Saturday, October 15, 2011

They made it even without a diploma

EntrePinoy
By GoNegosyo Home Updated October 14, 2011 04:19 PM

“We did not finish college and could never get white-
collar jobs, so we had to think of a good business.”
He was saddled with life’s many disadvantages, not least of which was being a man with a woman’s name. However, Jennifer Alejo, 33, was not one to give up easily, no matter the odds.

Jennifer was a security guard in Metro Manila in 1997. He quit that job a year later to drive a tricycle. His wife, Vivian, was a lowly paid contractual sales lady and a former house helper. Tired of careers that were going nowhere, Jennifer and Vivian went back to their hometown in Naguilian, Isabela, and decided to purchase a tricycle through a financing scheme in 2000.
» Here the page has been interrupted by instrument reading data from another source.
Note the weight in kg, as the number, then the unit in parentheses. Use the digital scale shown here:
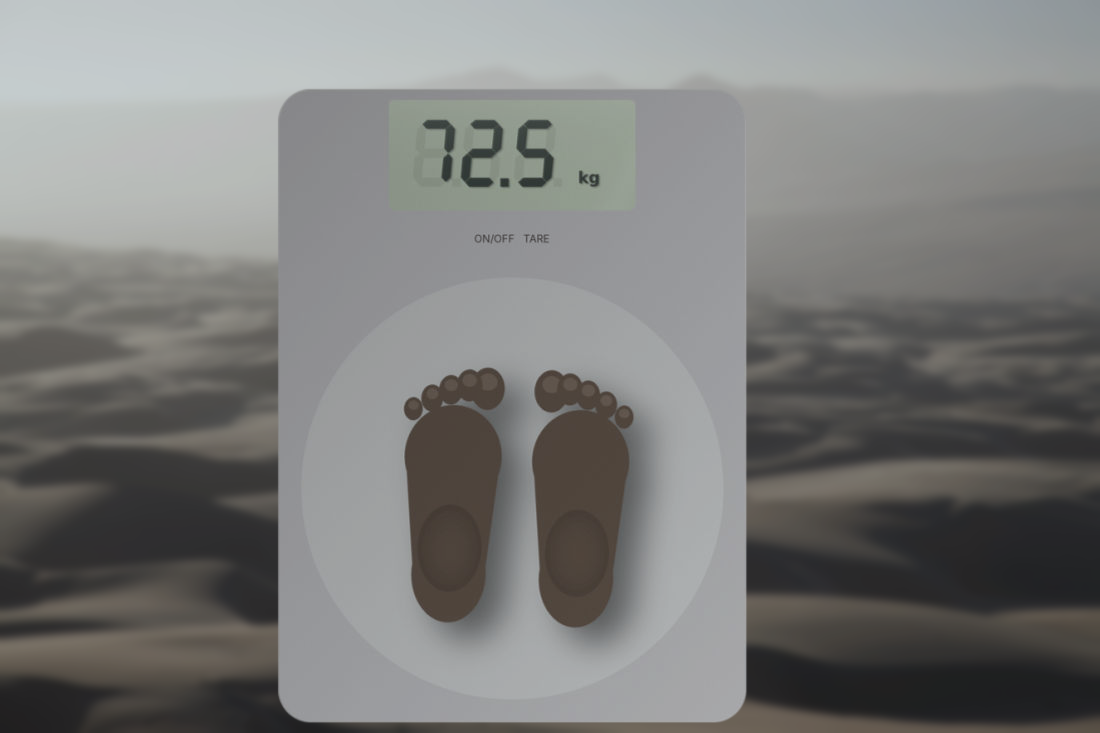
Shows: 72.5 (kg)
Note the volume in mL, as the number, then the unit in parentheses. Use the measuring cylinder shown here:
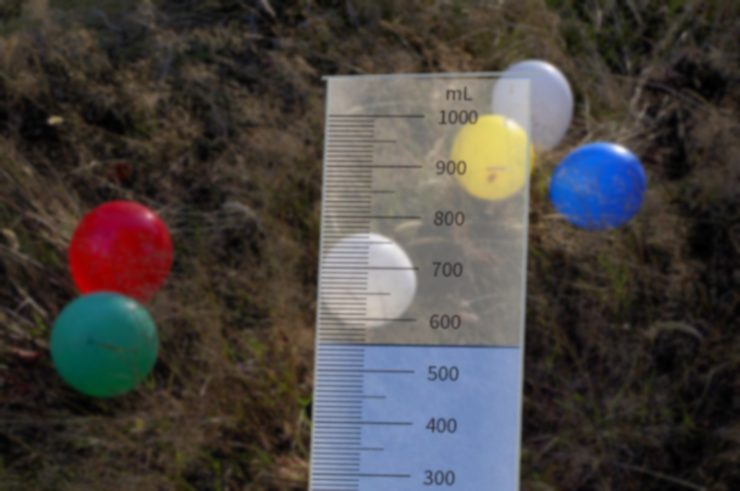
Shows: 550 (mL)
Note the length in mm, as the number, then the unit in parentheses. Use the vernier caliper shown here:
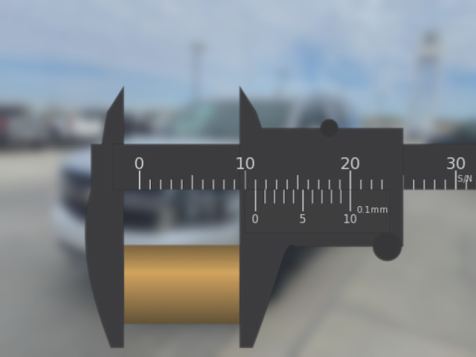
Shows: 11.0 (mm)
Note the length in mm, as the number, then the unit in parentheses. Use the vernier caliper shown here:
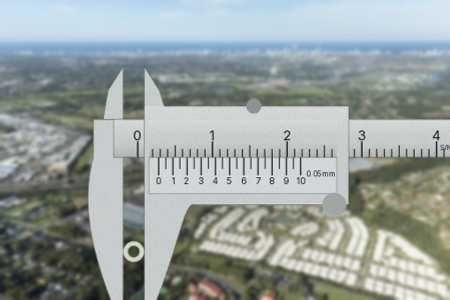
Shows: 2.8 (mm)
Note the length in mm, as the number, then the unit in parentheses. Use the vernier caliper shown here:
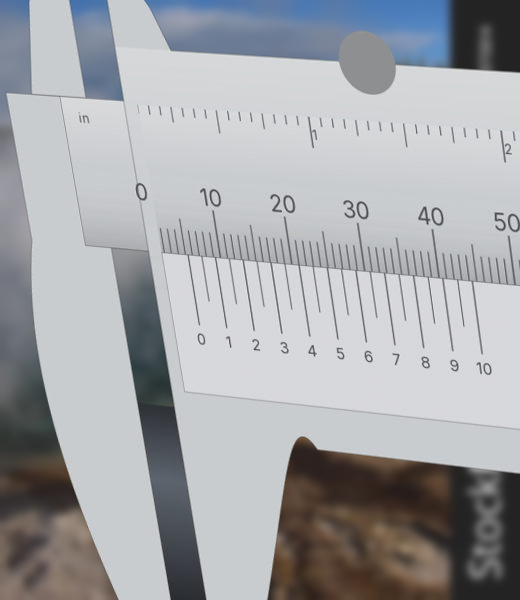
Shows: 5.4 (mm)
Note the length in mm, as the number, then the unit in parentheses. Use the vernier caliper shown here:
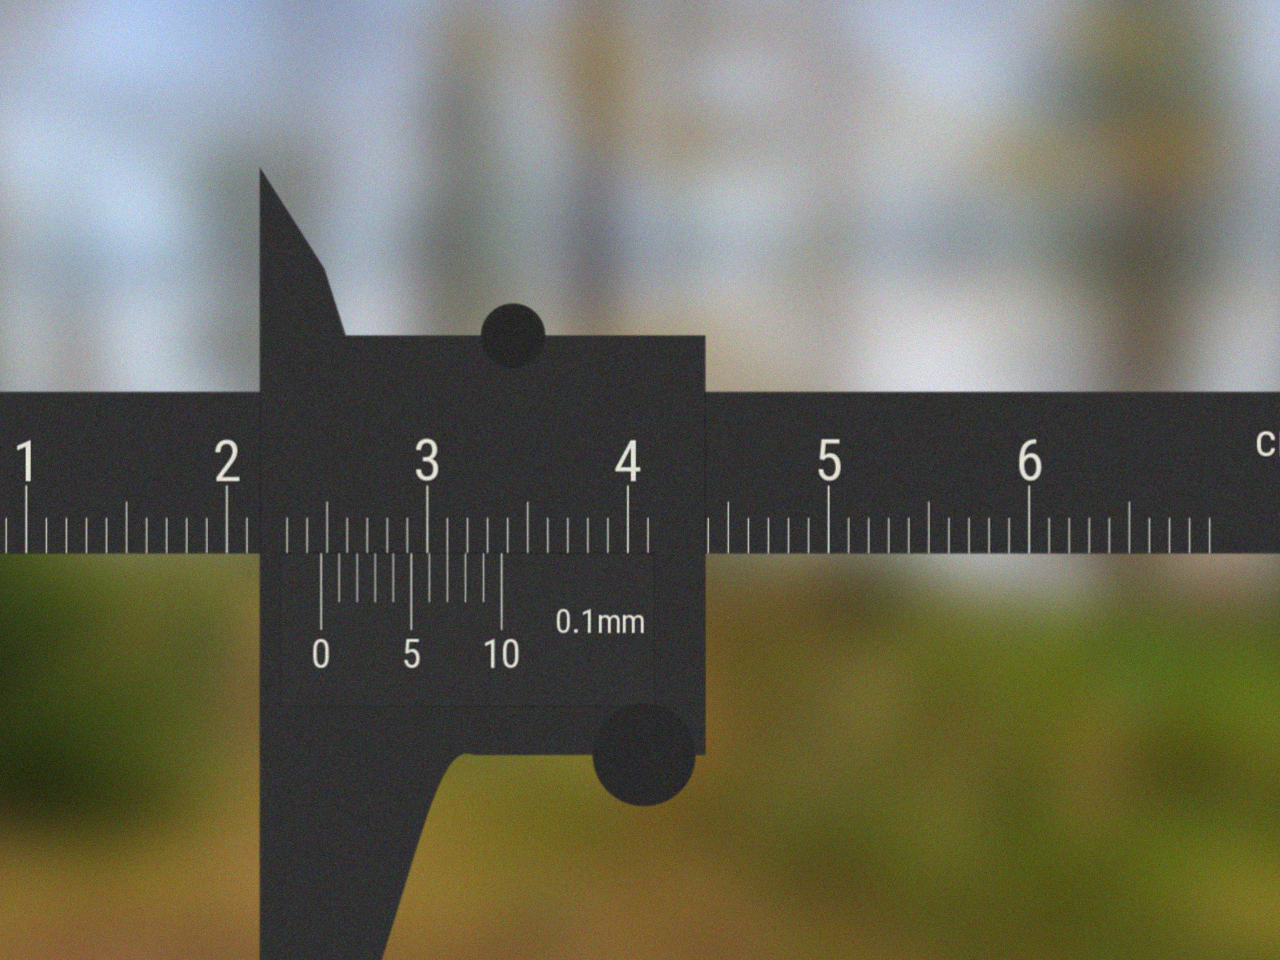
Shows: 24.7 (mm)
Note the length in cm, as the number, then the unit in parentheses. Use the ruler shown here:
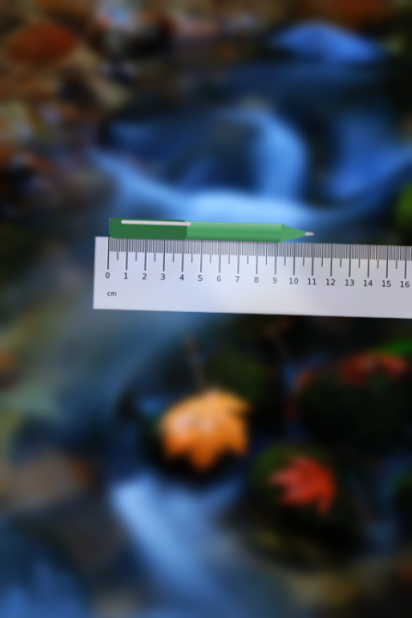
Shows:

Jennifer drove the tricycle for two years, but his income was still not enough for his family. He and his wife decided to buy and sell kropek, puto seko, candies and other delicacies through a P5,000 micro financing loan from Ficobank, a rural bank in their town.


“We used our tricycle to go to sarisari stores from one place to another to sell kropek. It was tedious work, but our hardships paid off after a couple of years,” Jennifer says. “We tried everything to be able to attain a certain level of success.”

It wasn’t always smooth sailing. The couple spent nearly all their savings to salvage their business after a kropek supplier in Bulacan duped them of around P250,000. They filed a case against the agent, but the man had by then disappeared.

“We were so hard up then because we borrowed most of the money from the bank,” recalls Vivian.

They survived this setback, and their venture eventually flourished. They secured another P150,000 loan to put up their own facilities for making chicharon out of carabao hide.

During a good week, the couple make at least P20,000 to P25,000 in sales and as much as P600,000 from wholesale trading during peak months.

The Alejos plowed their income back into the business. They improved their chicharon production area, hired more workers, and bought a second-hand truck and four more tricycles so they could move more goods.

Their business has given their townmates a fairly good source of livelihood. “Repacking” workers usually earn P1,000 to P1,500 a week. “It is a big help to our family, especially if we work overtime. This is a better job than planting and harvesting palay,” says Marilou Estrada, 51, who has been working for the Alejos as a repacker for eight years.

Vivian says her successful business venture has also paved the way for her to help other relatives and those of her husband in times of need. Recognizing the value of good education, they are now supporting a niece through college.

“It is high time that we also share our graces. For our relatives who are in dire need, for our neighbors and villagers who need jobs, and to God through church offerings,” says Jennifer

What pushed them to entrepreneurship? “The answer was clear,” says Jennifer. “We did not finish college and could never get white-collar jobs, so we had to think of a good business.”

Jennifer took up electrical technology for a year, then shifted to a computer secretarial course before he quit school altogether. Vivian took up accounting, but quit after a year. The two decided instead to tie the knot. They now have three children: Kenneth James; 12, Kathleen Joy; 10, and Christian, 3.

“An entrepreneur needs to have patience when handling people, managing the business, controlling the quality of the products,” Vivian says, citing her experience with delinquent or non-remitting vendors.

To his fellow traders, Jennifer has this to say: “Businessmen must be straight. Do not mix vices like gambling and drinking with business. Have discipline, industry and patience.”